Here is another review of Jo Nesbo's latest, Nemesis, this one at Material Witness. "This is another assured, skillful book from Nesbo, who has a gift for narrative as strong as that for dialogue, and is fast establishing himself in the very top tier of European crime novelists." (For some more Nesbo discussion, see International Noir Fiction.)
Peter Rozovsky, familiar to crime-fiction readers as the Detective Beyond Borders, reviews Adrian Hyland's Moonlight Downs for the Philadelphia Inquirer. When I read the book it was called Diamond Dove, and I couldn't agree more with the standfirst of Peter's review: "Adrian Hyland's debut novel explores lovely and forsaken terrains of land and soul."
PrairieMary writes a fascinating post about Montana Noir — the post itself is an open letter to an author of the genre, Gary J Cook, but it also lists some examples, one of which is Red Harvest, by the master himself, Dashiell Hammett. It's enough to make me want to go and read it again. Returning to Gary J Cook, here is PrairieMary on one of his books, Wounded Moon: "it was a good thriller besides — all the best heroes get martyred. All the best lovers escape having to live happily ever after, washing the dishes and fixing the car. And there was a dog named "History." "

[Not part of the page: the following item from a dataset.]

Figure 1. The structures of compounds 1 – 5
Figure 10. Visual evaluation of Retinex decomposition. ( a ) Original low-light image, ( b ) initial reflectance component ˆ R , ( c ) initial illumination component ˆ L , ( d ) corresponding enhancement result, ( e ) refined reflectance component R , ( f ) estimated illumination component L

2 thoughts on “Sunday Salon: Norwegian, Australian and Montana noir

  1. Egads! It turns out I made a major blunder. There are evidently quite a few Gary Cooks who write and the one who wrote “Wounded Moon” is NOT from Montana. (Three others ARE.) The one I THOUGHT I was writing about is Gary J. Cook, who is not unfamiliar with this problem and was even plagued by a dyslexic version named GRAY Cook who had a PO Box next to his and an unpaid bill…
    Gary J. Cook is the author of “Graveyard Rules” which he insists is NOT noir — more of a buddy cop book with Vietnam echoes — and “Blood Trail” which I have yet to read.
    I’ll blog today about this.
    Prairie Mary

  2. Thanks for noting the clarification here, Mary. Even though it wasn’t the “right” Cook, I liked your thoughts on Montana Noir….and look forward to your “too many Cooks spoiling the broth” post to come!